As described on the official website, there are infinite extensions. Well, the specific implementation is unknown, but the premise of this unlimited expansion is many restrictions. When determining whether DynamoDB is suitable for your project, remember to analyze its limitations. Otherwise, it will become a bottleneck of the Project sooner or later, or reduce business development.
First, DynamoDB statistics are unfriendly. What do you want to measure? It is best to give up this idea and scan it once at an incredible cost. Before using DynamoDB, set up your log system.
Secondly, it is not a cache. Although SSD is used, the cost of connecting to this thing (HTTPS) is not what the common cache will do. In terms of its internal query performance, it is also dozens of hundreds of milliseconds.
Once again, do not think that this item is easy to use. There are various sdks. Take python boto as an example. The implementation of the two versions is incomplete and some functional sdks cannot be provided at all, you have to prepare for writing RESTful requests.
Finally, if you really want to use DynamoDB and want to read it in English, you should not continue to read it. You can directly read the various details and guidance documents on the official website. The following is an excerpt from your personal experiences and pitfalls.
The first pitfall is the data type. Well, it does not fully conform to JSON. That is to say, the point format conversion was not long ago supported by List and Map, called the document type, the official recommendation is to compress JSON into Binary, which .... The maximum storage capacity of a project (that is, a record, called item) is KB (only written in this way in an English document. The Chinese document has not been updated yet and still writes 64 KB, which is a little small. In addition, chinese documents are incomplete and are not worth mentioning. Provisioned Throughput is the biggest pitfall, limiting the read/write rate and capacity by traffic. A single read unit can read the content within 1 second and less than 4 kb. 40 kb requires 10 read units. Similarly, a single write unit can write the content once per second and less than 1 kb.
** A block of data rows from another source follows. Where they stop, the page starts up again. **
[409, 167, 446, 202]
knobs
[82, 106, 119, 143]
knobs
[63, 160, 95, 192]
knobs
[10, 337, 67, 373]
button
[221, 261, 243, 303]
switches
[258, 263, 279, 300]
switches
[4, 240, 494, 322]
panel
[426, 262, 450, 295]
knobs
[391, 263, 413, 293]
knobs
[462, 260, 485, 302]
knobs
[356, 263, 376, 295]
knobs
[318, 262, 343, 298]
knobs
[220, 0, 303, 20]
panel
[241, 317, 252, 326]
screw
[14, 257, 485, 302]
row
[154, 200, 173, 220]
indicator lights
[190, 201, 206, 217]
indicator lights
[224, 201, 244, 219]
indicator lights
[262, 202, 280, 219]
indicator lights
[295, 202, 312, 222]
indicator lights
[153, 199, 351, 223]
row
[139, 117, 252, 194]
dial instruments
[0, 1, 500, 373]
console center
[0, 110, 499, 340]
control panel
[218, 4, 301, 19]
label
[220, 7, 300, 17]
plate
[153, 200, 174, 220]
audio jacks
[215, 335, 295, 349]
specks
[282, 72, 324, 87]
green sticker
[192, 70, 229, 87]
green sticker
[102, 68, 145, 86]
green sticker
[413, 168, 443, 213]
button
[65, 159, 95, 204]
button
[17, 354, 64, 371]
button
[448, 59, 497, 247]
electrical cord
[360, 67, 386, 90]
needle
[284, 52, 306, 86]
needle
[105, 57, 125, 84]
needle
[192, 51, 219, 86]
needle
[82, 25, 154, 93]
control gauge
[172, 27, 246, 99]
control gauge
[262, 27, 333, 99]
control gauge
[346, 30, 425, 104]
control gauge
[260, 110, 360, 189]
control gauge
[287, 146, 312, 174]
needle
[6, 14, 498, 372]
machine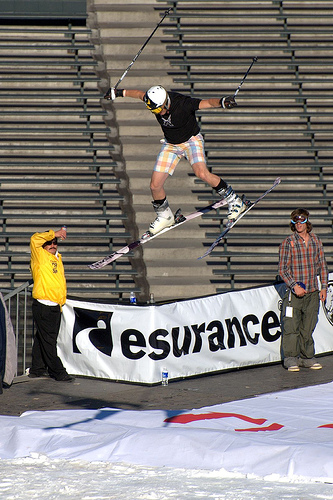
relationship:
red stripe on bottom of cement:
[166, 412, 269, 426] [10, 387, 254, 404]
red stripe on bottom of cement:
[163, 412, 284, 432] [1, 350, 332, 415]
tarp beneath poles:
[114, 376, 328, 493] [104, 85, 248, 236]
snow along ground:
[0, 452, 333, 500] [4, 386, 326, 467]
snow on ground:
[14, 451, 264, 498] [10, 384, 331, 492]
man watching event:
[16, 192, 91, 343] [9, 8, 322, 494]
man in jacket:
[16, 192, 91, 343] [31, 251, 64, 304]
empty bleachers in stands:
[0, 12, 126, 333] [4, 8, 119, 236]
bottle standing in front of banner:
[122, 350, 199, 425] [56, 272, 333, 383]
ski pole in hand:
[229, 46, 268, 91] [210, 79, 246, 118]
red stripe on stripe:
[163, 412, 284, 432] [317, 421, 331, 429]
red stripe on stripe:
[163, 412, 284, 432] [233, 422, 283, 431]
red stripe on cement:
[163, 412, 284, 432] [188, 388, 269, 444]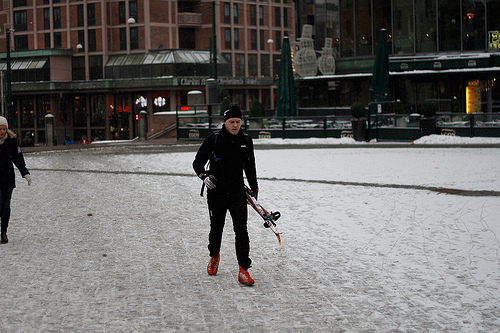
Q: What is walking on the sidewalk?
A: The man.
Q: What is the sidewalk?
A: Light grey.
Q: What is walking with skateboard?
A: The person.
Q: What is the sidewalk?
A: Light grey.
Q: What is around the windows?
A: White frame.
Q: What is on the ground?
A: The snow.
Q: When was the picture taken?
A: Daytime.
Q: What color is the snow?
A: White.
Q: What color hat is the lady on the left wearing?
A: White.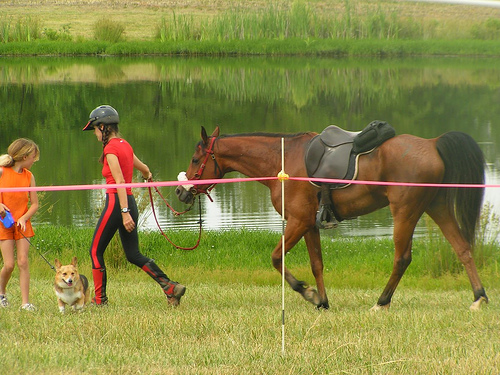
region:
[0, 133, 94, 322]
The dog is on a leash.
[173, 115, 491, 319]
The horse is brown and black.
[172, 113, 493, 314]
The horse is walking.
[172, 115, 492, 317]
The horse is wearing a saddle.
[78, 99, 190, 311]
The girl is walking.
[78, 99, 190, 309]
The girl is wearing a helmet.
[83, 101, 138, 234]
The girl is wearing a watch.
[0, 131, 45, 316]
The girl is wearing shorts.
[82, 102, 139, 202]
The girl is wearing a shirt.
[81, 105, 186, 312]
The girl is wearing pants.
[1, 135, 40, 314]
girl wearing all orange outfit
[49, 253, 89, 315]
adult brown and black corgi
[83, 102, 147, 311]
girl wearing red and black outfit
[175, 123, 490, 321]
brown horse with saddle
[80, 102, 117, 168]
head with braided pigtails and helmet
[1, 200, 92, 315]
corgi on a leach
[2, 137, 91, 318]
young girl with corgi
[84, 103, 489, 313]
girl leading a horse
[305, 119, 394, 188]
black horse saddle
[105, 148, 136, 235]
girl arm with watch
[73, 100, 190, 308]
Woman wearing black helmet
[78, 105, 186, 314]
Woman wearing red top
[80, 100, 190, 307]
Woman wearing black pants with red stripe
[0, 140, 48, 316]
Young girl wearing orange jumper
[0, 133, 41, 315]
Young girl walking dog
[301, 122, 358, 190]
Saddle on horse is black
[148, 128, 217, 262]
Harness on horse is red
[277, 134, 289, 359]
White stick stuck in grass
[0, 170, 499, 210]
Pink rope attached to white stick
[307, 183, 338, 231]
Brown stirrup attached to saddle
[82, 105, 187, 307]
Woman walking on the grass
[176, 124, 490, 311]
Horse walking on the grass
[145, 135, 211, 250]
Rope on the horse's face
The second pitfall is the preset read/write traffic limit. The global secondary index is used to separate the preset traffic calculation from the master table. The most pitfall lies in that if you want to write data to the master table, the preset traffic of the master table is sufficient, and the preset traffic of the global secondary index is insufficient. In this way, the data cannot be inserted and an error is reported, in this way, the global secondary index and the new table are no different, and the new table is more flexible. Another pitfall of default traffic is that your hashkey (the whole database uses hashkey as the primary key. If you do not know it, go to the Chinese version of the official website for further tutorial) must be hash evenly to get the maximum effect of the default traffic. For example, if you preset 1000 read records (you still need to submit a table application if the preset read capacity exceeds 10000), amazon will automatically store the data in 20 zones, then you only get 50 read traffic for each partition. If you are eager to read a certain type of data and this type of data is accidentally concentrated in a certain area, Sorry, your consumption is multiplied by several times or dozens of times (amazon's service itself is expensive ). If you want to perform consistent read (the default value is not consistent read, and you do not understand it), it will consume two times of the dirty read unit.
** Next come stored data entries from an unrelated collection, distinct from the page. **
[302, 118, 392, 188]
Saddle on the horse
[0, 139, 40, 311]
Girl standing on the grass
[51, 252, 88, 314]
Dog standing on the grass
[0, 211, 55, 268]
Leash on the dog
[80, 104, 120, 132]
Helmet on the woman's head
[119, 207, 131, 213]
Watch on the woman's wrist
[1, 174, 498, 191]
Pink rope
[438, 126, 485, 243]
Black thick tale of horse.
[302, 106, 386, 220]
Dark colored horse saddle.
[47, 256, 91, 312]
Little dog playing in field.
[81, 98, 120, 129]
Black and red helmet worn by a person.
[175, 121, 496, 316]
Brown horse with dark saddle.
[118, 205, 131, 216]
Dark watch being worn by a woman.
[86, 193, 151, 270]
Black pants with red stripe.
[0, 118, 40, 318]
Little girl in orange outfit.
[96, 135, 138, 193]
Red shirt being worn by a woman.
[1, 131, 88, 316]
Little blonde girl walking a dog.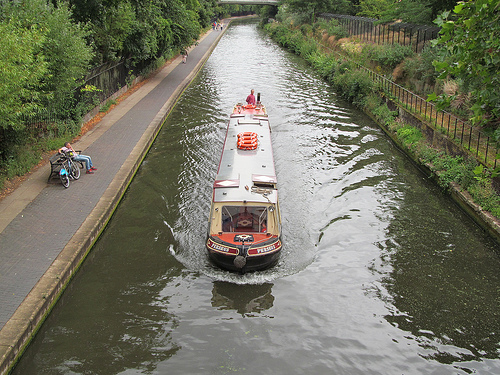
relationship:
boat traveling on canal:
[200, 93, 290, 276] [10, 17, 497, 373]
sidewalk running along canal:
[54, 52, 185, 145] [10, 17, 497, 373]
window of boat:
[220, 202, 271, 232] [181, 83, 289, 304]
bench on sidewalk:
[44, 143, 84, 188] [161, 26, 201, 127]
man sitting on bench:
[58, 142, 97, 174] [43, 137, 95, 189]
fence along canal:
[289, 7, 499, 211] [10, 17, 497, 373]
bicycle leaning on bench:
[53, 153, 81, 188] [46, 149, 83, 183]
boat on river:
[203, 93, 284, 274] [202, 86, 285, 275]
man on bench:
[55, 140, 98, 172] [46, 149, 83, 183]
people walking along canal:
[207, 14, 226, 31] [10, 17, 497, 373]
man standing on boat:
[243, 87, 259, 106] [163, 61, 322, 311]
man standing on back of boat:
[246, 88, 256, 106] [203, 93, 284, 274]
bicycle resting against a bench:
[55, 150, 80, 189] [46, 150, 81, 181]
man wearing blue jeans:
[58, 142, 97, 174] [73, 154, 93, 169]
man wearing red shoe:
[58, 142, 97, 174] [85, 169, 94, 174]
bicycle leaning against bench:
[55, 150, 80, 189] [49, 148, 83, 193]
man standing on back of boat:
[246, 88, 256, 106] [204, 75, 280, 276]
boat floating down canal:
[203, 93, 284, 274] [10, 17, 497, 373]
The third challenge is indexing. The global index mentioned above is a pitfall, and the second-level local index is also a pitfall. It has a single hashkey index with no more than 10 Gb content, this index content projection attribute * (please refer to the official website for this concept ). That is to say, when you add an index to project a single item, there are 200 bytes (200 bytes are really not many, a uuid is 32 byte at will, of course, you can choose to compress ...), in the case of 200 bytes, the maximum number of entries that a hashkey can contain is 50 million. This rule is restricted to humans. You cannot play with a single hashkey, let alone do too much projection. In addition, indexes cannot be added, modified, or deleted, but can only be added when the table is created. Although there is a limit of 10 Gb, I think its RangeKey and local secondary index are quite unique and can solve a large part of the needs. The premise is that the deepest index is Level 2. You need to find a solution to level 3 and Level 4 indexes. This solution can also solve most of the requirements.
Fourth, don't consider too many transactions, atomic operations, and so on. It can't do it. Simple auto-increment is still possible.
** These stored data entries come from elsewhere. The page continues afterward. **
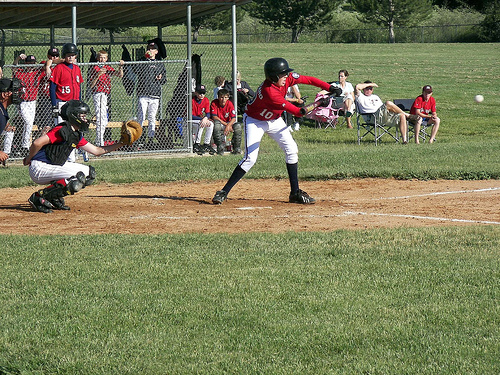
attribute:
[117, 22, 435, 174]
people — these 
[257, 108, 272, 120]
number — 10  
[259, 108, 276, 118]
10 — jersey number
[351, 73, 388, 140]
people — Seated 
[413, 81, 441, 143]
people — Seated 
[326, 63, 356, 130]
people — Seated 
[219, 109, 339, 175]
pant — boy's, white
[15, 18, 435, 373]
background — Filled 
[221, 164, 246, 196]
socks — boy's, black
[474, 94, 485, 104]
ball — Flying 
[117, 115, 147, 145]
catcher's mitt — Brown 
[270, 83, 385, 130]
batting helmet —  black batting 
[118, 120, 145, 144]
glove —  out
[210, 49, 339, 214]
boy — Swinging 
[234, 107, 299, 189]
pants —  boy's 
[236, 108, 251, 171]
stripe — black 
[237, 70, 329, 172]
uniform — red, white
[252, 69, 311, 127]
shirt — red, boy's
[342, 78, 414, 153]
person — Seated 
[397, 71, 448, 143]
person — Seated 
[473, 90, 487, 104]
baseball — white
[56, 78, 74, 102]
numbers — white 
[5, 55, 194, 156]
fence — metal 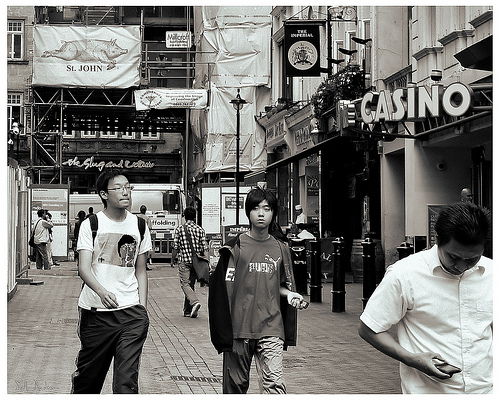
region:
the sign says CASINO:
[356, 75, 473, 130]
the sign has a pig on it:
[41, 32, 133, 74]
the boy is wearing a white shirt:
[349, 229, 497, 399]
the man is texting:
[423, 349, 459, 386]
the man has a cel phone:
[422, 355, 461, 382]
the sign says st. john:
[61, 60, 104, 77]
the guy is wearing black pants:
[58, 301, 156, 398]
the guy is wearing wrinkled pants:
[212, 333, 294, 398]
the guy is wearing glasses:
[100, 184, 140, 195]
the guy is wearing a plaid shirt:
[167, 205, 217, 322]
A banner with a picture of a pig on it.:
[29, 22, 141, 89]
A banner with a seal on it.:
[282, 20, 319, 76]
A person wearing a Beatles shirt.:
[70, 166, 150, 396]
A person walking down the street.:
[205, 181, 305, 396]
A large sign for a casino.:
[356, 80, 471, 120]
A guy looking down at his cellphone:
[355, 200, 495, 395]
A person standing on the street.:
[29, 208, 52, 269]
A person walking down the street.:
[170, 206, 210, 318]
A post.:
[360, 236, 378, 309]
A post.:
[330, 236, 347, 314]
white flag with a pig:
[35, 34, 135, 84]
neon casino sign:
[355, 84, 475, 129]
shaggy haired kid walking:
[189, 178, 328, 377]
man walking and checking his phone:
[364, 186, 487, 384]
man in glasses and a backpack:
[61, 162, 155, 393]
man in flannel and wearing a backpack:
[170, 203, 205, 319]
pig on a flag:
[39, 34, 129, 68]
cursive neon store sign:
[60, 149, 162, 170]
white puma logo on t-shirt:
[244, 251, 281, 278]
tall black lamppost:
[227, 83, 250, 214]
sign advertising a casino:
[353, 69, 475, 132]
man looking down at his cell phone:
[363, 197, 498, 385]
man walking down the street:
[59, 164, 159, 388]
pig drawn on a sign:
[27, 16, 147, 93]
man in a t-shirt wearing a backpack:
[62, 160, 161, 331]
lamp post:
[225, 78, 254, 230]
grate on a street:
[162, 365, 227, 390]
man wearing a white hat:
[285, 197, 312, 239]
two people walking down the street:
[52, 161, 316, 376]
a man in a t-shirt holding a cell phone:
[191, 183, 322, 374]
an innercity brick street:
[22, 16, 482, 383]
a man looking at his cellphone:
[349, 177, 490, 391]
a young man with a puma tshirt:
[202, 179, 312, 383]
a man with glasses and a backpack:
[72, 156, 157, 384]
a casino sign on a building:
[347, 68, 479, 203]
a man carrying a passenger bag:
[172, 197, 209, 324]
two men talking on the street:
[25, 201, 62, 273]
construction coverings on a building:
[15, 15, 270, 174]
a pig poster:
[28, 22, 142, 92]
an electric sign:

The last step is the SDK. If you just use it, there is no major problem with the python SDK boto, but when you consider concurrency conflicts, some attribute modifications and whether to overwrite the data, and so on, boto cannot be solved at all, which requires a large amount of effort to manually Restful. Of course, if you want to use tonado, there is no ready-made asynchronous module available.
If you have skipped the above pitfalls, I believe that DynamoDB is not far from meeting your project requirements. Of course, I have not performed many tests on performance and are ready to launch more than million projects, please wait for details.